#### Action item A:
According to the forum thread below, what two benefits would storing values between likelihood evaluations bring to the algebraic solver?
#### Action item B:
Quote the forum thread below from "I’m not sure" up to and including "probably stabilize it.".
#### Action item C:
Translate this sentence from the forum thread below into Spanish: "This key value is used internally for iteration-to-iteration storage."

#### Text segment:
I’m not sure when everyone gets to Helsinki, but if you want to meet up and talk about this over coffee on Tuesday afternoon, I’m keen.
And just to triple-spam the thread (sorry!) this ability to store doubles (or vectors of doubles) during a likelihood evaluation and then read those stored values during another likelihood evaluation would be extremely useful for the algebraic solver in general. It would both speed it up and probably stabilize it.
We never ended up talking about this, but I only came up with two kinda rudimentary designs:
- Pass in a “key” value to every optimization in the program. This key value is used internally for iteration-to-iteration storage.
So something like:
model {
for(n in 1:N) {
y = optimize(..., n); // The model specifies an identifier for each optimization
}
...
}
So your optimize function might look like:
auto optimize(auto a, ..., int i) {
Eigen::VectorXd initial_guess;
load_guess(i, guess);
...
save_guess(i, guess);
}
Where that map from ids -> initial guesses would live is up in the air, but I figure it wouldn’t be too difficult to nail it down.
The downside to this is that it’d be hard to get these indexes right if your optimizations were buried in weird places:
functions {
vector myfunction(real a, real b, int n) { // Ugh -- have to carry index around manually
return optimize(..., n);
}
}
...
model {
...
for(n in 1:N) {
// What if myfunction sometimes used 2 optimizations and sometimes 1?
y[n] = myfunction(a, b, n);
}
...
}
So that’s not great. But in any case a wrong index got passed in and the initial guess didn’t exist or wasn’t the right size, then the regular initial conditions could be used.

Dataset excerpts
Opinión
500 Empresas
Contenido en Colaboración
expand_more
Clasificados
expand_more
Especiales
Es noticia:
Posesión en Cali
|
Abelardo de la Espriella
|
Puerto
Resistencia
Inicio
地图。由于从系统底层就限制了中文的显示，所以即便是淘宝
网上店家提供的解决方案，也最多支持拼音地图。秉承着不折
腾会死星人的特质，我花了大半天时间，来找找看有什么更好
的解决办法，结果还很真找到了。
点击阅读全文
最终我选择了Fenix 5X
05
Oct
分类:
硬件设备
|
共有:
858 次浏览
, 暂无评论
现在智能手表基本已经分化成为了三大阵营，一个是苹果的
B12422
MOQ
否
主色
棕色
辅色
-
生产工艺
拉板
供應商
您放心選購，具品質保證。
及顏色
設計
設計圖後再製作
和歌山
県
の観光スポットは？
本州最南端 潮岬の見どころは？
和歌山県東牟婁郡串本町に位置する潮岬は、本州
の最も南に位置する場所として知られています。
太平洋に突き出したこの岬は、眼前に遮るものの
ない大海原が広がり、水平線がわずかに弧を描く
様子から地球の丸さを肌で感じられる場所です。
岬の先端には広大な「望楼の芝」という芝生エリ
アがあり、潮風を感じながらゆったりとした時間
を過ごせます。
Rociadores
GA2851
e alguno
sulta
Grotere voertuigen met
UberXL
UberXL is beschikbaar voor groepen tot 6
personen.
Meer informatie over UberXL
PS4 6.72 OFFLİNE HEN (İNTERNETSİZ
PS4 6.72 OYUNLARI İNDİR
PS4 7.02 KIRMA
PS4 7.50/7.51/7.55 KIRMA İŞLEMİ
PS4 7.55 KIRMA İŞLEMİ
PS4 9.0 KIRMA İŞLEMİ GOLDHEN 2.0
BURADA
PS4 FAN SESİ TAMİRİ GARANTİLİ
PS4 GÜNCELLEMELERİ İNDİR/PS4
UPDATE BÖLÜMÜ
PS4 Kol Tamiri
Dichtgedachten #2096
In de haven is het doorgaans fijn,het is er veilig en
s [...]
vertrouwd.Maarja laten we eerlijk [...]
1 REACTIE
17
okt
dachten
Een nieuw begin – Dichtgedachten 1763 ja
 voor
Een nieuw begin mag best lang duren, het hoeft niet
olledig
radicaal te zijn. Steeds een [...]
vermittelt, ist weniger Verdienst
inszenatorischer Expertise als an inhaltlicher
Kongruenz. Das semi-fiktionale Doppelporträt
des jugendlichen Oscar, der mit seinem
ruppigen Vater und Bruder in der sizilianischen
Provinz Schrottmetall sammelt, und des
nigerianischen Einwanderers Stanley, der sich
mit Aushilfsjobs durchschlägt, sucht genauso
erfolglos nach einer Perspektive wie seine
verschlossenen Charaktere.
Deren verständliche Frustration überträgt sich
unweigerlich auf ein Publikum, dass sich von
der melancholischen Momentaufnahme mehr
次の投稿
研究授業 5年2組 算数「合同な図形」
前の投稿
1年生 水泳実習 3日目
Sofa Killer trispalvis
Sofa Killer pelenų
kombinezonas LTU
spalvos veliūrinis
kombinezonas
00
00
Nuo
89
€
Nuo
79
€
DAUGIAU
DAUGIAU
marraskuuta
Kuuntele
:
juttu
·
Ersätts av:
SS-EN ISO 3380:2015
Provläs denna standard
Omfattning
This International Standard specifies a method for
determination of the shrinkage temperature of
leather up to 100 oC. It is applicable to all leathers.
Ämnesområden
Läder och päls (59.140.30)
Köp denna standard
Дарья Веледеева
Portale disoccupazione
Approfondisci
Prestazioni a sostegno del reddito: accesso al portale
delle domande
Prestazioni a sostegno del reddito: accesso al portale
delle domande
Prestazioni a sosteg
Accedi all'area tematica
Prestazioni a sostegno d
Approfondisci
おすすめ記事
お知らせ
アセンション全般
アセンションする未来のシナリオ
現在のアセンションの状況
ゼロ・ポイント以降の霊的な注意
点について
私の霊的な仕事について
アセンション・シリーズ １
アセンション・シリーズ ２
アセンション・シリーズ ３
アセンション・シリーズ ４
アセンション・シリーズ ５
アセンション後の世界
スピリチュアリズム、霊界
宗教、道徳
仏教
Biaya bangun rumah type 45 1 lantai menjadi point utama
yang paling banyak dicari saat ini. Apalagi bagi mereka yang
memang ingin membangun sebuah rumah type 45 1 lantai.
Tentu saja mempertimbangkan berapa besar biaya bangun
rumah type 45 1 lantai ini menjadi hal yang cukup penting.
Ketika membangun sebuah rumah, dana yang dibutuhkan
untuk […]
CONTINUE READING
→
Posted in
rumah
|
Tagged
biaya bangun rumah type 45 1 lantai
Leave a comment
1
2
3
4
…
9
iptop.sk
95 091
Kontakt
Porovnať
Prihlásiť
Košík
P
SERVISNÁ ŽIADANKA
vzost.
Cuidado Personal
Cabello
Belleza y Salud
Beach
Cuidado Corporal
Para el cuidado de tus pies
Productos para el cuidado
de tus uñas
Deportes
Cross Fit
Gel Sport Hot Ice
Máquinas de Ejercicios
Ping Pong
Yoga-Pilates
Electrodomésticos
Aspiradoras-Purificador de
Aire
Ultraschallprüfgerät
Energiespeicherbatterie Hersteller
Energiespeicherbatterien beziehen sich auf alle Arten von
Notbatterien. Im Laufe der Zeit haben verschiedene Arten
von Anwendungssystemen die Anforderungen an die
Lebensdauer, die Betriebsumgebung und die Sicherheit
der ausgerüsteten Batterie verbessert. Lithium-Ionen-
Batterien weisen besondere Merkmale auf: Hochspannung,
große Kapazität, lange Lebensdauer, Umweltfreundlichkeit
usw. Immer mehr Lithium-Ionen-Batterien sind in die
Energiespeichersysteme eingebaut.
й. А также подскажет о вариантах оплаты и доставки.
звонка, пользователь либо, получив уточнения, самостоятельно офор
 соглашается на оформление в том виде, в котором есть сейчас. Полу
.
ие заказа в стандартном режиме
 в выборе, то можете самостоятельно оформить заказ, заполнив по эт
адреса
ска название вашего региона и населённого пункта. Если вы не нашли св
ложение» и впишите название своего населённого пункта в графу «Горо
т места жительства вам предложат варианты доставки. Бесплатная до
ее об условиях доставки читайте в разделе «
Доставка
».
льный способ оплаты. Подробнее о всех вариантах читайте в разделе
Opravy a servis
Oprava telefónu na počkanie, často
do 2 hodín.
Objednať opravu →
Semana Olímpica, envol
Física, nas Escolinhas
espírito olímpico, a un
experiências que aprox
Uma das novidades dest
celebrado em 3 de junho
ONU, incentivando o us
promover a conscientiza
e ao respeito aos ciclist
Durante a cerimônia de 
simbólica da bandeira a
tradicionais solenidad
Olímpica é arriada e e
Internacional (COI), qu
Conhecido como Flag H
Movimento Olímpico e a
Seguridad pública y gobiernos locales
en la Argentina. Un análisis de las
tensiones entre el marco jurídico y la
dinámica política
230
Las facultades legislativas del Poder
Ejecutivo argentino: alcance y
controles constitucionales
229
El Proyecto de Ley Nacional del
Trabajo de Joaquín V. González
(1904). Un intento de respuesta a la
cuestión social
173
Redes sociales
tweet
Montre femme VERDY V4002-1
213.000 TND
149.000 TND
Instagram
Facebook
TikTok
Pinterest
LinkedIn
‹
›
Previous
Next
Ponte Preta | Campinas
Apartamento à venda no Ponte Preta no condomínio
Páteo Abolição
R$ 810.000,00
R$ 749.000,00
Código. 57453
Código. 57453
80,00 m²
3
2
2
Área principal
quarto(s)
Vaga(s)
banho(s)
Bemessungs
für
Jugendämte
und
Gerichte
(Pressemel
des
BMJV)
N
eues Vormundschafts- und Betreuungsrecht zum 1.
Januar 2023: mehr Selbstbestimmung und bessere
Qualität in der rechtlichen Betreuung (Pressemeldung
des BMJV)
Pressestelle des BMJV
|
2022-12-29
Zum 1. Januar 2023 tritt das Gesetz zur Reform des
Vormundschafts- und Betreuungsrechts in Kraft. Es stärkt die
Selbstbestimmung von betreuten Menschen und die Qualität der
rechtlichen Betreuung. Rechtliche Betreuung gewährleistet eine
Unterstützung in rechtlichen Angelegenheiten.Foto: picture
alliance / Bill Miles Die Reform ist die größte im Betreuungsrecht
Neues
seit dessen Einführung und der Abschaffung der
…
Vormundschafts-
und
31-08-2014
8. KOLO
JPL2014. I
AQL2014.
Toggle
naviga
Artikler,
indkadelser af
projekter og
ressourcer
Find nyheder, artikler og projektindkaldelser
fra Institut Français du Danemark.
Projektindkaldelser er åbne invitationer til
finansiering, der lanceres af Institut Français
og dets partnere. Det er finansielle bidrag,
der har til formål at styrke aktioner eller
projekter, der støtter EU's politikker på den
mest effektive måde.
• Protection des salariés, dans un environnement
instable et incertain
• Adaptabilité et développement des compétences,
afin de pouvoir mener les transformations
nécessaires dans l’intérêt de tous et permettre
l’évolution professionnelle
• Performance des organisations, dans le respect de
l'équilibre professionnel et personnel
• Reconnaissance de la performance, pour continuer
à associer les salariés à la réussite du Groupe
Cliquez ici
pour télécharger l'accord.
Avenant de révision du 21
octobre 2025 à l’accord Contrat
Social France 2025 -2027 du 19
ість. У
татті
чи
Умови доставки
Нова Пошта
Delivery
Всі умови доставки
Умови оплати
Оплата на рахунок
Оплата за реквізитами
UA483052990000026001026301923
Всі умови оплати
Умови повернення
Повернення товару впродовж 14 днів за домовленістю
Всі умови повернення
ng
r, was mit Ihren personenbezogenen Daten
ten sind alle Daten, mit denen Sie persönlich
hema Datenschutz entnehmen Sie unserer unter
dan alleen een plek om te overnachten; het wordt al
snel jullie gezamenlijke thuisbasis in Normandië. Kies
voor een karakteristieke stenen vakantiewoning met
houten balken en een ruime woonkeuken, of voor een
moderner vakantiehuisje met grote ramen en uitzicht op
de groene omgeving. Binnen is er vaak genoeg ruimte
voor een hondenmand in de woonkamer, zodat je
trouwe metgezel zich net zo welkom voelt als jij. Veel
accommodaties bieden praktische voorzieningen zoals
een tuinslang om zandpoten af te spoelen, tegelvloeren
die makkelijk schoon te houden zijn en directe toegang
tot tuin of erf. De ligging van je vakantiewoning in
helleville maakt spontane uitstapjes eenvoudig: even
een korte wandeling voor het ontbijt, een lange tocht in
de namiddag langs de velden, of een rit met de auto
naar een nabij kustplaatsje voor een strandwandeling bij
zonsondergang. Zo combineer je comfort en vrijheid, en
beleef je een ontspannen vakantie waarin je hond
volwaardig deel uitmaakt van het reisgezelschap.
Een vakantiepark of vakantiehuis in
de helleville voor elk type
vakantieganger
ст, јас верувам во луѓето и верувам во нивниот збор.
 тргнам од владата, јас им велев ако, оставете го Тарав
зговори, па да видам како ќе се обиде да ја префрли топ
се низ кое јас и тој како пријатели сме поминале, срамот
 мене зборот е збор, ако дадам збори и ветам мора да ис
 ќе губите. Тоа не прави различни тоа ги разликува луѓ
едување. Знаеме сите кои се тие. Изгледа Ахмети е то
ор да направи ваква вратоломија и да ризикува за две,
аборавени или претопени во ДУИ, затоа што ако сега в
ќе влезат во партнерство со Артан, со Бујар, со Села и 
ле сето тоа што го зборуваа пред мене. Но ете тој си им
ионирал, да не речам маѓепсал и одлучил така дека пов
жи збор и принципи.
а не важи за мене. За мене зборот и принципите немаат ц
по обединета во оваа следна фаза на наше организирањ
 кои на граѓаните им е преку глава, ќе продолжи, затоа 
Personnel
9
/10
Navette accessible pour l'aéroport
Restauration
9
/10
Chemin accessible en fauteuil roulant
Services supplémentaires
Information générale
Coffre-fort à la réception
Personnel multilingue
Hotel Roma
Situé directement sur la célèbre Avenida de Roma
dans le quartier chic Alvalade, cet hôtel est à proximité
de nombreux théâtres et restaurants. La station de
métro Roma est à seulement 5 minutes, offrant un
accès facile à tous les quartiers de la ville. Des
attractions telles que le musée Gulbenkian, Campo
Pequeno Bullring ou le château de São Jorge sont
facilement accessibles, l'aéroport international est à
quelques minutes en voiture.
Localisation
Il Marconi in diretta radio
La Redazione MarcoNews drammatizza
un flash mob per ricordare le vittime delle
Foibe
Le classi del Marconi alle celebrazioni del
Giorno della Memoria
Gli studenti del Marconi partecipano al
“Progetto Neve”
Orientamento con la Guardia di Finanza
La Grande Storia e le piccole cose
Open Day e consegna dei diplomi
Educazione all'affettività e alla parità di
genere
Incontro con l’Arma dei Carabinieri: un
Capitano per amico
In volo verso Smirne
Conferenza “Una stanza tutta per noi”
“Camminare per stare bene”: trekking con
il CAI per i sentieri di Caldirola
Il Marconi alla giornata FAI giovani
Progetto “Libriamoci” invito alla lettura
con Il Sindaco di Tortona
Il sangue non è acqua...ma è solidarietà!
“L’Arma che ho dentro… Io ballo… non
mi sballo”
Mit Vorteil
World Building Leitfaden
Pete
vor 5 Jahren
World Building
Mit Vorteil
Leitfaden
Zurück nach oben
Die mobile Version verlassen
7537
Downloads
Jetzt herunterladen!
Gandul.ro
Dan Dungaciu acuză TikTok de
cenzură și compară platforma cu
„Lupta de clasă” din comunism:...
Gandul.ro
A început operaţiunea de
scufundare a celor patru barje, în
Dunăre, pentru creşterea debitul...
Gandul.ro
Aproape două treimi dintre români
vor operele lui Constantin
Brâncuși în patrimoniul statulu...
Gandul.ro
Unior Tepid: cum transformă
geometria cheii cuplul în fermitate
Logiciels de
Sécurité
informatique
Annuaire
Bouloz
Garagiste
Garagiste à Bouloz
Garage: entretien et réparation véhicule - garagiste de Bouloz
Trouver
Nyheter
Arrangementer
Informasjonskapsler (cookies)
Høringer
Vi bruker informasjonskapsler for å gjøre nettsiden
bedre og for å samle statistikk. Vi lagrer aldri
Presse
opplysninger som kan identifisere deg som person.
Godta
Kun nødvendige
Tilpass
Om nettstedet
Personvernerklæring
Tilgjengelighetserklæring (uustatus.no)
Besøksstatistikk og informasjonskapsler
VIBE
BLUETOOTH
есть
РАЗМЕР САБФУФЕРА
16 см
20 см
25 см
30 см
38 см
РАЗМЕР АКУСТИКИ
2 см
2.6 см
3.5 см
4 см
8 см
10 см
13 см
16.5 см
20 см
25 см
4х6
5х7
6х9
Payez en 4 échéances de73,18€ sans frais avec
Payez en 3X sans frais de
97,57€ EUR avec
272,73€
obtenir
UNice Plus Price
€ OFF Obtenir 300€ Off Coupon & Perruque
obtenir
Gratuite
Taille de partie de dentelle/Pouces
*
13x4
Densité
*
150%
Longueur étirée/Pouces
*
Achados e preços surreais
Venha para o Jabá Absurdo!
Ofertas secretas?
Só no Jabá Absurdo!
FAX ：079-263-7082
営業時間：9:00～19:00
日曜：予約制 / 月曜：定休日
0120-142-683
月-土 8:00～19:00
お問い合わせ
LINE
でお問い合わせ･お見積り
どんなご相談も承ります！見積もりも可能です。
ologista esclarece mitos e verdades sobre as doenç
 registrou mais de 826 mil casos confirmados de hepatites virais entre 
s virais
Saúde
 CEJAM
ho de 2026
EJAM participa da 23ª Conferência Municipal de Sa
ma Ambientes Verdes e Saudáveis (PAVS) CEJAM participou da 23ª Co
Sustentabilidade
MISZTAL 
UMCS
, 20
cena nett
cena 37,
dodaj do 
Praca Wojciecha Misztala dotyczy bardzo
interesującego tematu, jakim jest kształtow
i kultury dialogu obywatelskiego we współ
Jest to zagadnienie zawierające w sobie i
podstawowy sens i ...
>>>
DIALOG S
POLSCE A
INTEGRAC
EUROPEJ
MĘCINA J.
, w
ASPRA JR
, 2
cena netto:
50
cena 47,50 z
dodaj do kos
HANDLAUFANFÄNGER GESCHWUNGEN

#### Task output A:
It would speed the solver up and probably stabilize it.

#### Task output B:
I’m not sure when everyone gets to Helsinki, but if you want to meet up and talk about this over coffee on Tuesday afternoon, I’m keen.
And just to triple-spam the thread (sorry!) this ability to store doubles (or vectors of doubles) during a likelihood evaluation and then read those stored values during another likelihood evaluation would be extremely useful for the algebraic solver in general. It would both speed it up and probably stabilize it.

#### Task output C:
Este valor clave se usa internamente para el almacenamiento de una iteración a otra.